Lo rivela uno studio della Cgia di Mestre, che indaga su un comparto del nostro settore produttivo certo non trascurabile: si stima che trovino occupazione in questo tipo di aziende almeno 2 milioni di persone. La comunità di imprenditori più numerosa è quella marocchina, che conta 57.621 aziende, seguita da quella cinese con 49.854 e da quella romena con 49.132. Appena fuori dal podio troviamo gli svizzeri (43.973 imprenditori), i tedeschi (36.325) e gli albanesi (34.982).

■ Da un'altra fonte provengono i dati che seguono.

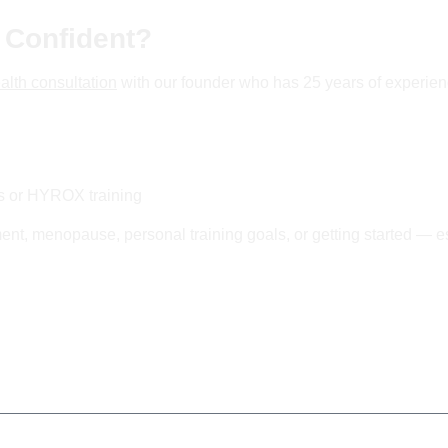
 Confident?
alth consultation
with our founder who has 25 years of experien
ss or HYROX training
nt, menopause, personal training goals, or getting started — es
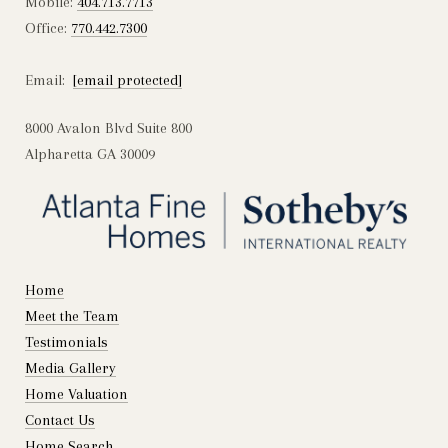
Mobile:
404.713.7713
Office:
770.442.7300
Email:
[email protected]
8000 Avalon Blvd Suite 800
Alpharetta GA 30009
Home
Meet the Team
Testimonials
Media Gallery
Home Valuation
Contact Us
Home Search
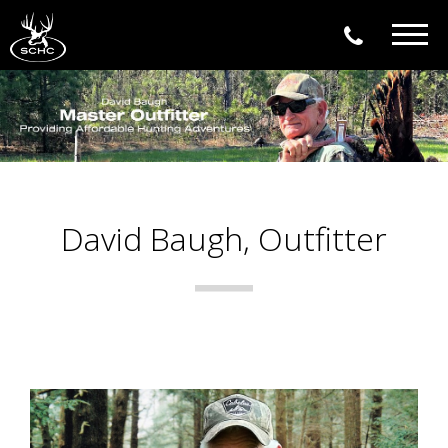
Togg
navig
David Baugh, Outfitter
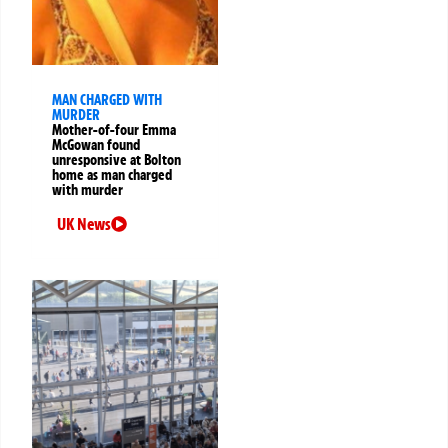
MAN CHARGED WITH
MURDER
Mother-of-four Emma
McGowan found
unresponsive at Bolton
home as man charged
with murder
UK News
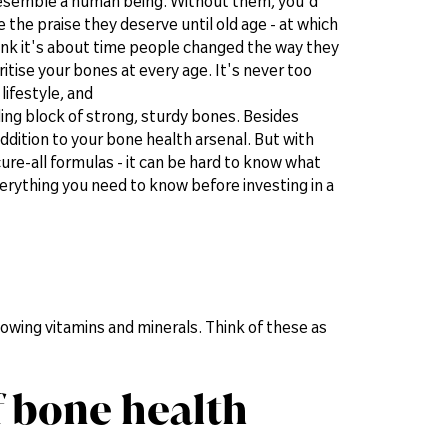
 resemble a human being. Without them, you'd
 the praise they deserve until old age - at which
ink it's about time people changed the way they
itise your bones at every age. It's never too
 lifestyle, and
ilding block of strong, sturdy bones. Besides
dition to your bone health arsenal. But with
re-all formulas - it can be hard to know what
everything you need to know before investing in a
owing vitamins and minerals. Think of these as
f bone health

Da notare come, da una recente indagine dell'Istat del dicembre 2010 il 90,9% dei lavoratori stranieri intervistati abbia dichiarato di far uso della lingua italiana nei luoghi di lavoro. Inoltre, ritengono che questa sia una condizione necessaria per affermarsi professionalmente oltre a rappresentare uno strumento necessario per favorire il loro inserimento sociale. L'unica eccezione è rappresentata dai cinesi, che praticamente non conoscono la nostra lingua.